(Chart comprehension data)

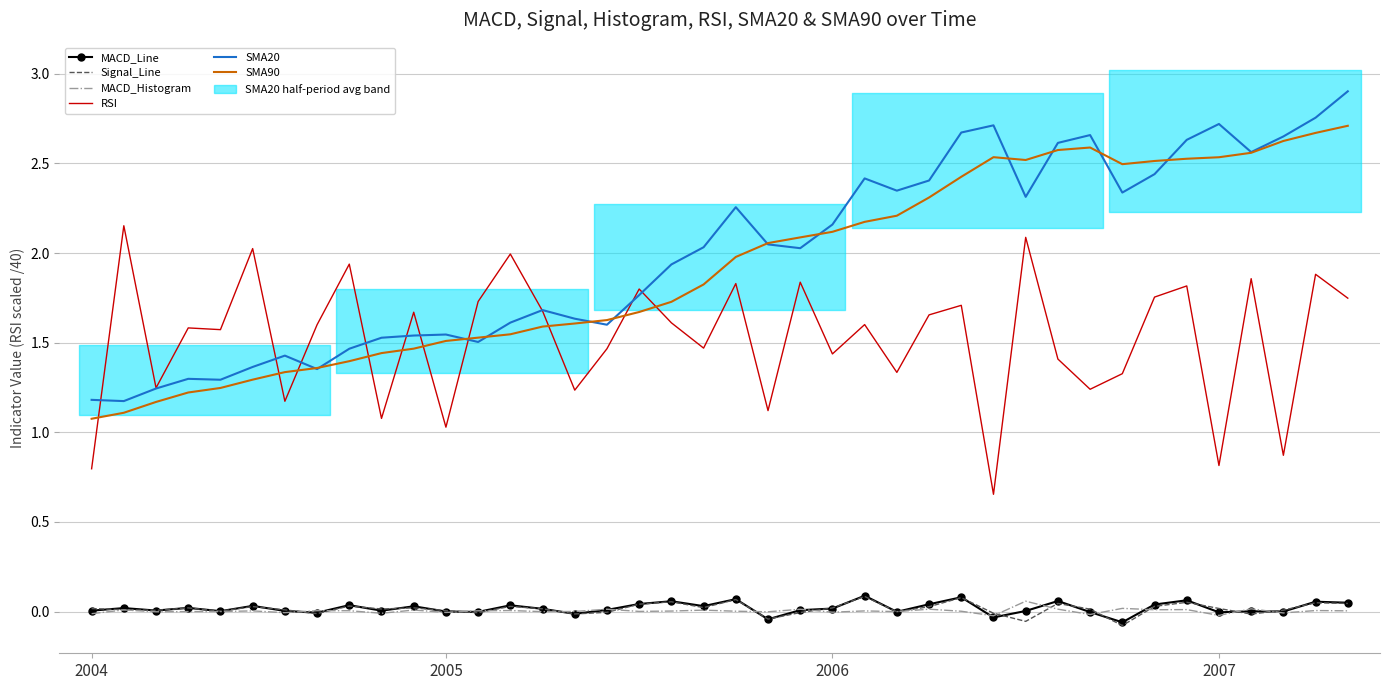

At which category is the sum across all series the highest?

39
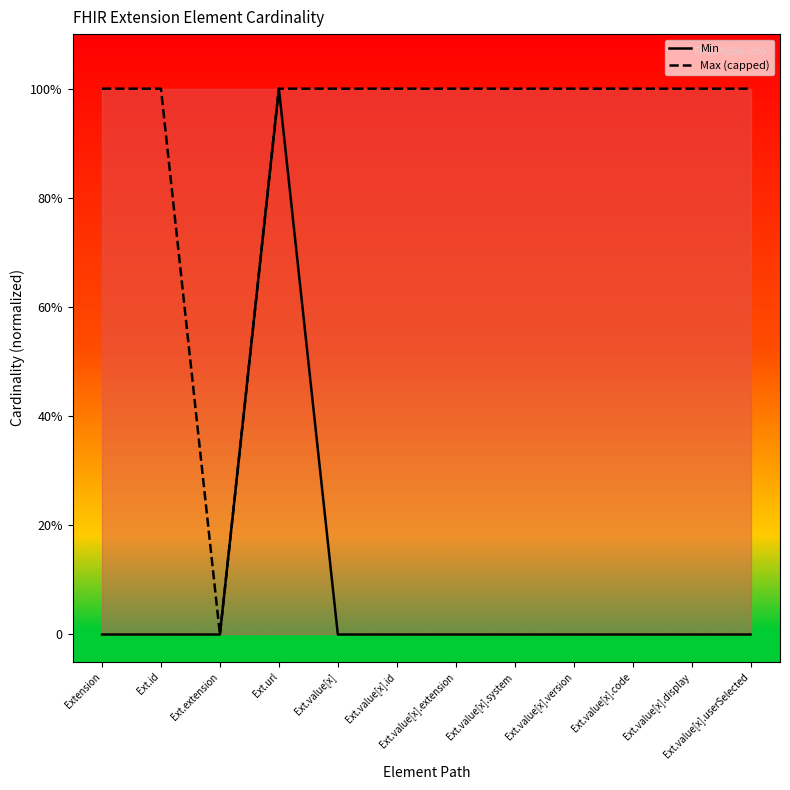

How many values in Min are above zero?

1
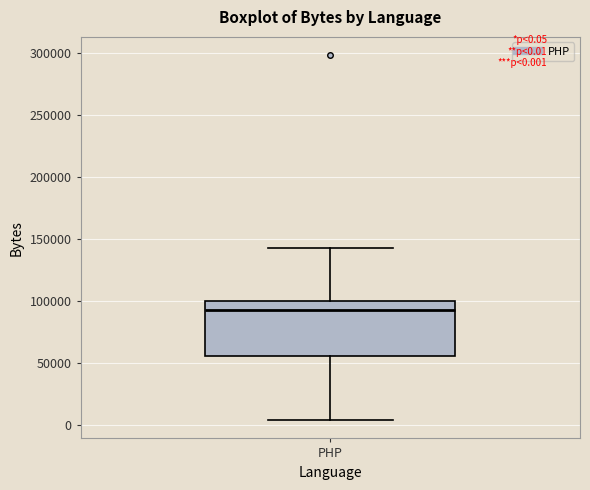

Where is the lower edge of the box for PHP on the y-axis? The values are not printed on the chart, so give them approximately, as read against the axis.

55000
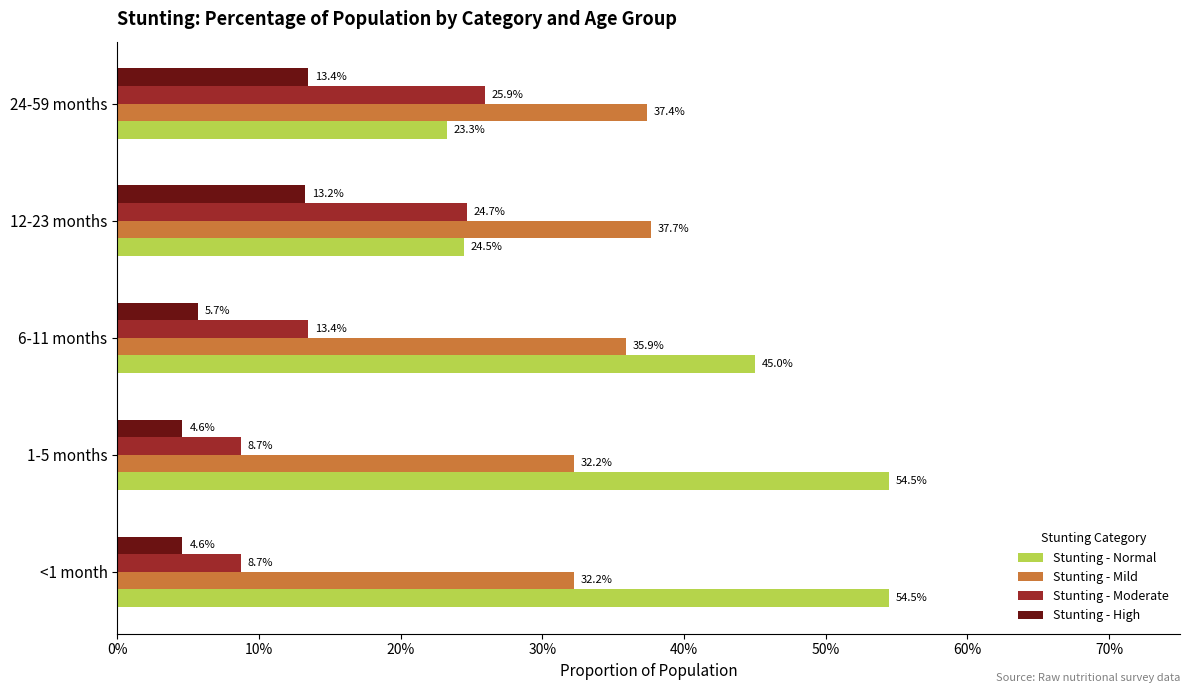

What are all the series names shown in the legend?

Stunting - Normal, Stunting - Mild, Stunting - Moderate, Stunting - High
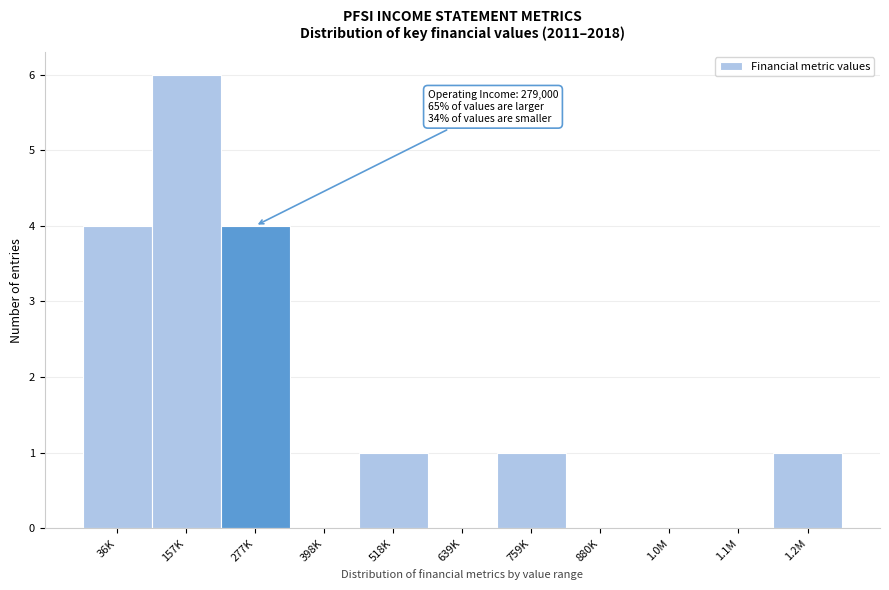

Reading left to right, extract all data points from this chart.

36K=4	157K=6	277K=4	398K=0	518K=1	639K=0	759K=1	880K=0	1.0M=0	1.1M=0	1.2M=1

WHAT IS BEING ASKED
Edit the rows above so that "chart" becomes "graph" wherever it appears, with nothing else changed. Leave the pictures out of your answer.

TASK SOLUTION
At which category is the sum across all series the highest?

39

How many values in Min are above zero?

1

Where is the lower edge of the box for PHP on the y-axis? The values are not printed on the graph, so give them approximately, as read against the axis.

55000

What are all the series names shown in the legend?

Stunting - Normal, Stunting - Mild, Stunting - Moderate, Stunting - High

Reading left to right, extract all data points from this graph.

36K=4	157K=6	277K=4	398K=0	518K=1	639K=0	759K=1	880K=0	1.0M=0	1.1M=0	1.2M=1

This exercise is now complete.